Are scale-free networks robust to measurement errors?
1 Department of Mathematics, Washington University in St. Louis, St. Louis, MO 63143, USA
2 Department of Epidemiology and Public Health, Yale University, New Haven, CT 06520, USA
3 Department of Genetics, Yale University, New Haven, CT 06520, USA
BMC Bioinformatics 2005, 6:119 doi:10.1186/1471-2105-6-119Published: 16 May 2005
Many complex random networks have been found to be scale-free. Existing literature on scale-free networks has rarely considered potential false positive and false negative links in the observed networks, especially in biological networks inferred from high-throughput experiments. Therefore, it is important to study the impact of these measurement errors on the topology of the observed networks.
This article addresses the impact of erroneous links on network topological inference and explores possible error mechanisms for scale-free networks with an emphasis on Saccharomyces cerevisiae protein interaction networks. We study this issue by both theoretical derivations and simulations. We show that the ignorance of erroneous links in network analysis may lead to biased estimates of the scale parameter and recommend robust estimators in such scenarios. Possible error mechanisms of yeast protein interaction networks are explored by comparisons between real data and simulated data.

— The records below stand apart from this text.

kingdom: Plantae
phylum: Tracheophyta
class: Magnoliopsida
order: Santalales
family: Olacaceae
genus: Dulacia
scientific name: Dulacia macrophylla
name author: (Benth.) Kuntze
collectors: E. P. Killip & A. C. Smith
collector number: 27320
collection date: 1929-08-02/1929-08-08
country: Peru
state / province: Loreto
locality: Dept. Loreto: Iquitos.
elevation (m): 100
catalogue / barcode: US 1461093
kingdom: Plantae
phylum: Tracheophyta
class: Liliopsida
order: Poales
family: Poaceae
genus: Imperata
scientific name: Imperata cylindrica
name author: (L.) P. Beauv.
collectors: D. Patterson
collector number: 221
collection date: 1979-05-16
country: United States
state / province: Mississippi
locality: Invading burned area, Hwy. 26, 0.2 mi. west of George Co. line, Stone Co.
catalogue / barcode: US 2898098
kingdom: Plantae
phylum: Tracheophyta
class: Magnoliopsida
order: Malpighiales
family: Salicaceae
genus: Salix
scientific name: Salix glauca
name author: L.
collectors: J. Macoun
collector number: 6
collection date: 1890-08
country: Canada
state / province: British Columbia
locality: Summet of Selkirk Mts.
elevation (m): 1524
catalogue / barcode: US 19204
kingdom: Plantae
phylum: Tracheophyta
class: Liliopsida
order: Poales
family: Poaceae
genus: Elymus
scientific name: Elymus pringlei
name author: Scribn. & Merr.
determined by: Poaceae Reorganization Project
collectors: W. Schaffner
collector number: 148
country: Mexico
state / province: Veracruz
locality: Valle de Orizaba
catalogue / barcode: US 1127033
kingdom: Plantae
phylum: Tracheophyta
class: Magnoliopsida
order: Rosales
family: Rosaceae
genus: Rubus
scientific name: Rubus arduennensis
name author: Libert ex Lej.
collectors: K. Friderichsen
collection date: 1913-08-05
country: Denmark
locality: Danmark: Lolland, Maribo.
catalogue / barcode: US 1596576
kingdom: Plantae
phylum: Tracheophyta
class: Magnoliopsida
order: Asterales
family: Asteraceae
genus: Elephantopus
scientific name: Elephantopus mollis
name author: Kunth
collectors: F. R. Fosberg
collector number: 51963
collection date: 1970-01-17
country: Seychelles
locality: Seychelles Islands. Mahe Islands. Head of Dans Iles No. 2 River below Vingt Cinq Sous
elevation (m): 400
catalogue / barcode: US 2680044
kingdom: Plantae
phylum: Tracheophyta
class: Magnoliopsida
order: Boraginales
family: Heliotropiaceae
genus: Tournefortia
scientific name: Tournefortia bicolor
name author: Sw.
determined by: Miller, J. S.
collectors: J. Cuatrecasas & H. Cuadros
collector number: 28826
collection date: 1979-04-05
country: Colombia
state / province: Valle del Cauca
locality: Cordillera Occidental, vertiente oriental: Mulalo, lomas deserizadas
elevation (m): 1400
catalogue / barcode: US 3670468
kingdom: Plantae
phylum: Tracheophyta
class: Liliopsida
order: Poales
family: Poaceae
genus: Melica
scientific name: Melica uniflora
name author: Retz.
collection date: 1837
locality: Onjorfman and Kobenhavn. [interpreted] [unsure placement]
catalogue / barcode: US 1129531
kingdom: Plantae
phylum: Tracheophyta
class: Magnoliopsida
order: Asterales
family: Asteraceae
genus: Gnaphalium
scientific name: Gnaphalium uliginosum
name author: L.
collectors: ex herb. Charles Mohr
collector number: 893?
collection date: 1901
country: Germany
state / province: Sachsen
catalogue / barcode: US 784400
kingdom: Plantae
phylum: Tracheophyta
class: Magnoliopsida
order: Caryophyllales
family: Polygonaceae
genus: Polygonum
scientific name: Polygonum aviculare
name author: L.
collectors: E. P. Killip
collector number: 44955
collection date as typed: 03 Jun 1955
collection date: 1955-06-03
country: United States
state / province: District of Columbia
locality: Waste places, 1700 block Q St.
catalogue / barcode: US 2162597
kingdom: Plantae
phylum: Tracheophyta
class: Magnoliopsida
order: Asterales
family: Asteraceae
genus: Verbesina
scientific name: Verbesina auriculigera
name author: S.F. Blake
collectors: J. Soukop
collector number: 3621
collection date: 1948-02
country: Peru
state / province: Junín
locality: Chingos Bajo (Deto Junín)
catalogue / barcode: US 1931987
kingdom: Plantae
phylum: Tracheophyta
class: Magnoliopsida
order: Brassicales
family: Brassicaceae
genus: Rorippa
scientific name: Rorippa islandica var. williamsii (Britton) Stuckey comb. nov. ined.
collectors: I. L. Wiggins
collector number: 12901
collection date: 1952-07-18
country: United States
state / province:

Our studies show that, in the presence of erroneous links, the connectivity distribution of scale-free networks is still scale-free for the middle range connectivities, but can be greatly distorted for low and high connecitivities. It is more appropriate to use robust estimators such as the least trimmed mean squares estimator to estimate the scale parameter γ under such circumstances. Moreover, we show by simulation studies that the scale-free property is robust to some error mechanisms but untenable to others. The simulation results also suggest that different error mechanisms may be operating in the yeast protein interaction networks produced from different data sources. In the MIPS gold standard protein interaction data, there appears to be a high rate of false negative links, and the false negative and false positive rates are more or less constant across proteins with different connectivities. However, the error mechanism of yeast two-hybrid data may be very different, where the overall false negative rate is low and the false negative rates tend to be higher for links involving proteins with more interacting partners.